WRITTEN TASK: No line before the one containing "data scanned (either" should appear; that line and all lines after it, through the end of the data, are to be set down exactly.

********************

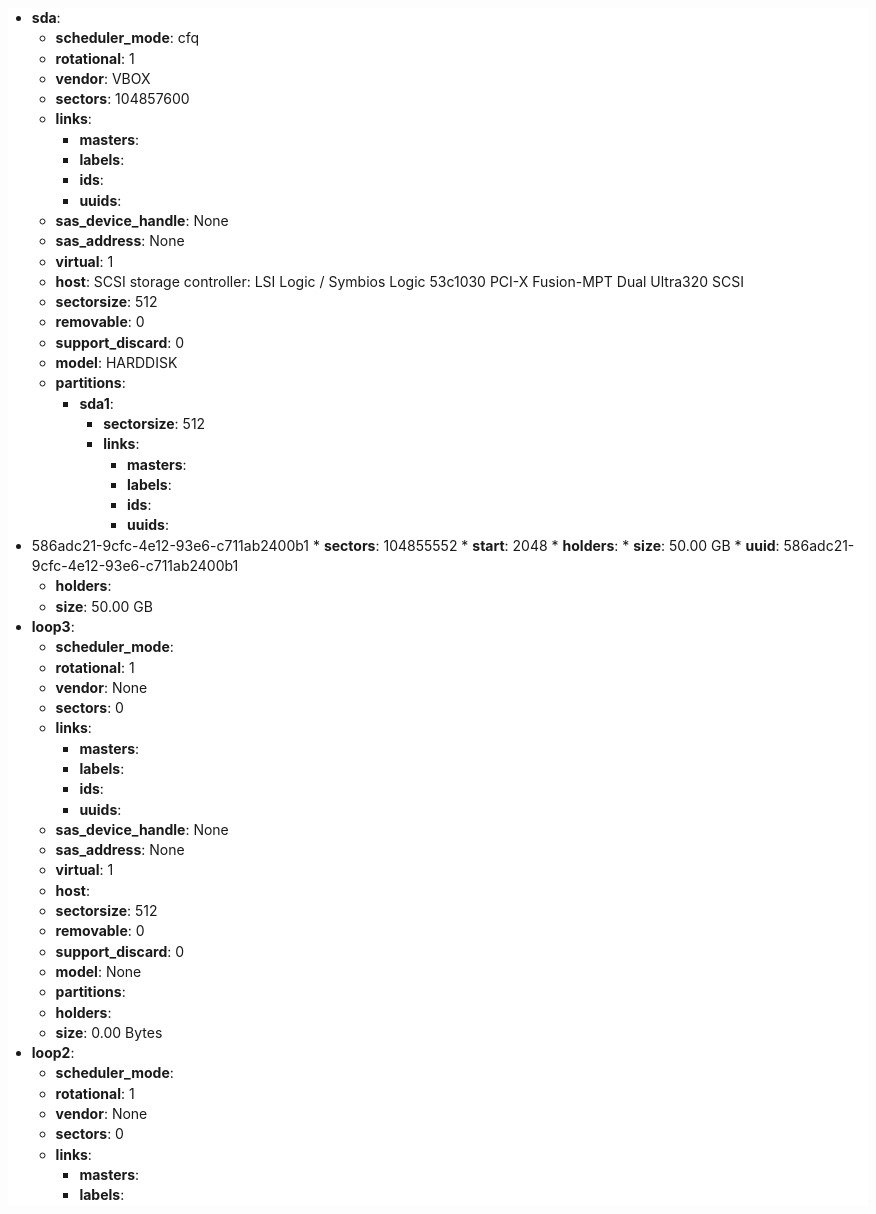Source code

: * **sda**: 
    * **scheduler_mode**: cfq
    * **rotational**: 1
    * **vendor**: VBOX
    * **sectors**: 104857600
    * **links**: 
        * **masters**: 
        * **labels**: 
        * **ids**: 
        * **uuids**: 
    * **sas_device_handle**: None
    * **sas_address**: None
    * **virtual**: 1
    * **host**: SCSI storage controller: LSI Logic / Symbios Logic 53c1030 PCI-X Fusion-MPT Dual Ultra320 SCSI
    * **sectorsize**: 512
    * **removable**: 0
    * **support_discard**: 0
    * **model**: HARDDISK
    * **partitions**: 
        * **sda1**: 
            * **sectorsize**: 512
            * **links**: 
                * **masters**: 
                * **labels**: 
                * **ids**: 
                * **uuids**: 
* 586adc21-9cfc-4e12-93e6-c711ab2400b1
            * **sectors**: 104855552
            * **start**: 2048
            * **holders**: 
            * **size**: 50.00 GB
            * **uuid**: 586adc21-9cfc-4e12-93e6-c711ab2400b1
    * **holders**: 
    * **size**: 50.00 GB
* **loop3**: 
    * **scheduler_mode**: 
    * **rotational**: 1
    * **vendor**: None
    * **sectors**: 0
    * **links**: 
        * **masters**: 
        * **labels**: 
        * **ids**: 
        * **uuids**: 
    * **sas_device_handle**: None
    * **sas_address**: None
    * **virtual**: 1
    * **host**: 
    * **sectorsize**: 512
    * **removable**: 0
    * **support_discard**: 0
    * **model**: None
    * **partitions**: 
    * **holders**: 
    * **size**: 0.00 Bytes
* **loop2**: 
    * **scheduler_mode**: 
    * **rotational**: 1
    * **vendor**: None
    * **sectors**: 0
    * **links**: 
        * **masters**: 
        * **labels**: 
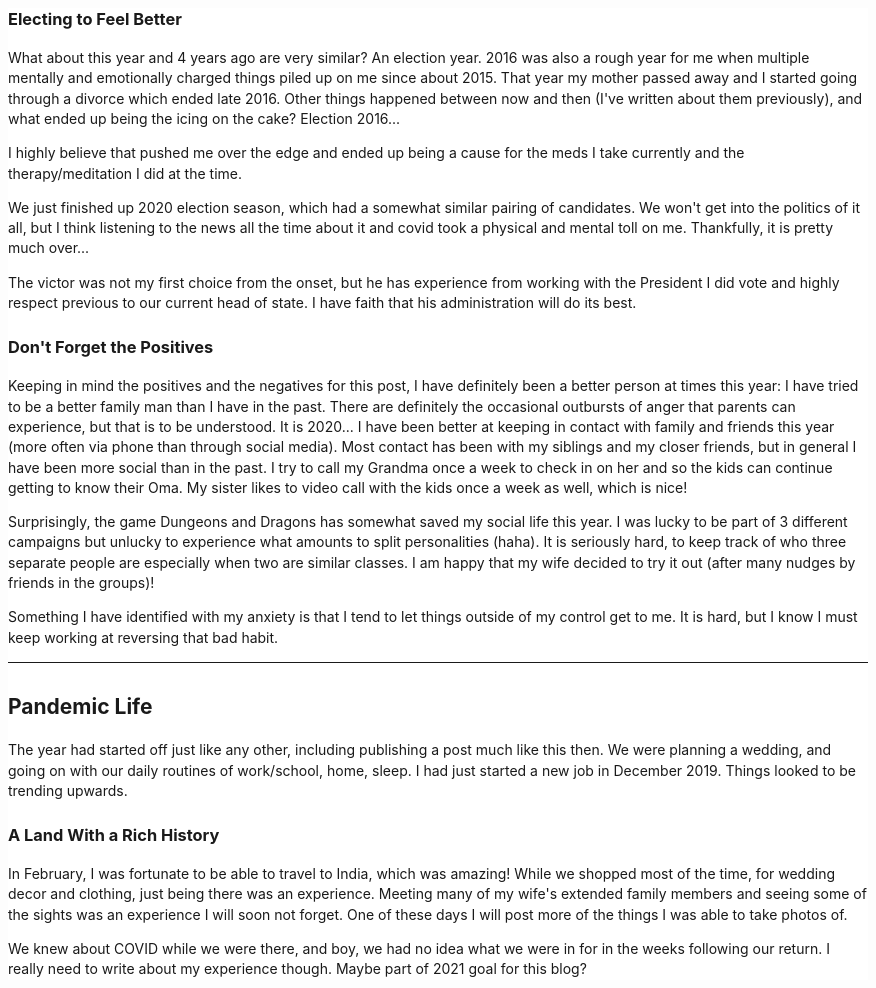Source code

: ### Electing to Feel Better
What about this year and 4 years ago are very similar? An election year. 2016 was also a rough year for me when multiple mentally and emotionally charged things piled up on me since about 2015. That year my mother passed away  and I started going through a divorce which ended late 2016. Other things happened between now and then (I've written about them previously), and what ended up being the icing on the cake? Election 2016... 

I highly believe that pushed me over the edge and ended up being a cause for the meds I take currently and the therapy/meditation I did at the time.

We just finished up 2020 election season, which had a somewhat similar pairing of candidates. We won't get into the politics of it all, but I think listening to the news all the time about it and covid took a physical and mental toll on me. Thankfully, it is pretty much over...

The victor was not my first choice from the onset, but he has experience from working with the President I did vote and highly respect previous to our current head of state. I have faith that his administration will do its best.
### Don't Forget the Positives

Keeping in mind the positives and the negatives for this post, I have definitely been a better person at times this year: I have tried to be a better family man than I have in the past. There are definitely the occasional outbursts of anger that parents can experience, but that is to be understood. It is 2020... I have been better at keeping in contact with family and friends this year (more often via phone than through social media). Most contact has been with my siblings and my closer friends, but in general I have been more social than in the past. I try to call my Grandma once a week to check in on her and so the kids can continue getting to know their Oma. My sister likes to video call with the kids once a week as well, which is nice!

Surprisingly, the game Dungeons and Dragons has somewhat saved my social life this year. I was lucky to be part of 3 different campaigns but unlucky to experience what amounts to split personalities (haha). It is seriously hard, to keep track of who three separate people are especially when two are similar classes. I am happy that my wife decided to try it out (after many nudges by friends in the groups)!

Something I have identified with my anxiety is that I tend to let things outside of my control get to me. It is hard, but I know I must keep working at reversing that bad habit. 

---

## Pandemic Life

The year had started off just like any other, including publishing a post much like this then. We were planning a wedding, and going on with our daily routines of work/school, home, sleep. I had just started a new job in December 2019. Things looked to be trending upwards.

### A Land With a Rich History
In February, I was fortunate to be able to travel to India, which was amazing! While we shopped most of the time, for wedding decor and clothing, just being there was an experience. Meeting many of my wife's extended family members and seeing some of the sights was an experience I will soon not forget. One of these days I will post more of the things I was able to take photos of.

We knew about COVID while we were there, and boy, we had no idea what we were in for in the weeks following our return. I really need to write about my experience though. Maybe part of 2021 goal for this blog?
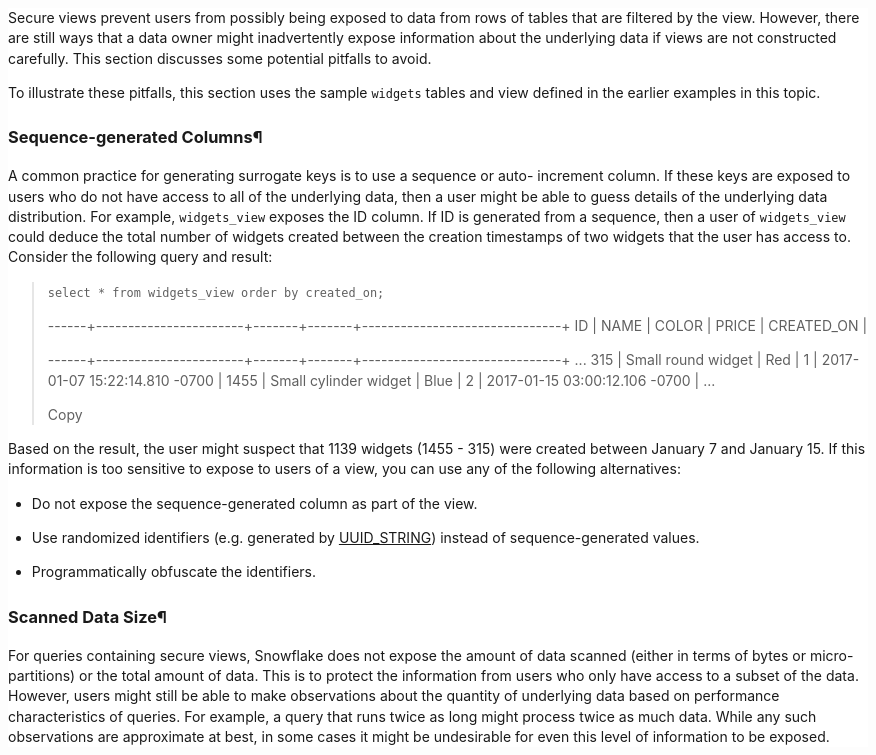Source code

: Secure views prevent users from possibly being exposed to data from rows of
tables that are filtered by the view. However, there are still ways that a
data owner might inadvertently expose information about the underlying data if
views are not constructed carefully. This section discusses some potential
pitfalls to avoid.

To illustrate these pitfalls, this section uses the sample `widgets` tables
and view defined in the earlier examples in this topic.

### Sequence-generated Columns¶

A common practice for generating surrogate keys is to use a sequence or auto-
increment column. If these keys are exposed to users who do not have access to
all of the underlying data, then a user might be able to guess details of the
underlying data distribution. For example, `widgets_view` exposes the ID
column. If ID is generated from a sequence, then a user of `widgets_view`
could deduce the total number of widgets created between the creation
timestamps of two widgets that the user has access to. Consider the following
query and result:

>
>     select * from widgets_view order by created_on;
>  
>
> ------+-----------------------+-------+-------+-------------------------------+
>       ID  |         NAME          | COLOR | PRICE |          CREATED_ON           |
>
> ------+-----------------------+-------+-------+-------------------------------+
>     ...
>      315  | Small round widget    | Red   | 1     | 2017-01-07 15:22:14.810 -0700 |
>      1455 | Small cylinder widget | Blue  | 2     | 2017-01-15 03:00:12.106 -0700 |
>     ...
>  
>
> Copy

Based on the result, the user might suspect that 1139 widgets (1455 - 315)
were created between January 7 and January 15. If this information is too
sensitive to expose to users of a view, you can use any of the following
alternatives:

  * Do not expose the sequence-generated column as part of the view.

  * Use randomized identifiers (e.g. generated by [UUID_STRING](../sql-reference/functions/uuid_string)) instead of sequence-generated values.

  * Programmatically obfuscate the identifiers.

### Scanned Data Size¶

For queries containing secure views, Snowflake does not expose the amount of
data scanned (either in terms of bytes or micro-partitions) or the total
amount of data. This is to protect the information from users who only have
access to a subset of the data. However, users might still be able to make
observations about the quantity of underlying data based on performance
characteristics of queries. For example, a query that runs twice as long might
process twice as much data. While any such observations are approximate at
best, in some cases it might be undesirable for even this level of information
to be exposed.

********************

ANSWER FOR THE TASK:
data scanned (either in terms of bytes or micro-partitions) or the total
amount of data. This is to protect the information from users who only have
access to a subset of the data. However, users might still be able to make
observations about the quantity of underlying data based on performance
characteristics of queries. For example, a query that runs twice as long might
process twice as much data. While any such observations are approximate at
best, in some cases it might be undesirable for even this level of information
to be exposed.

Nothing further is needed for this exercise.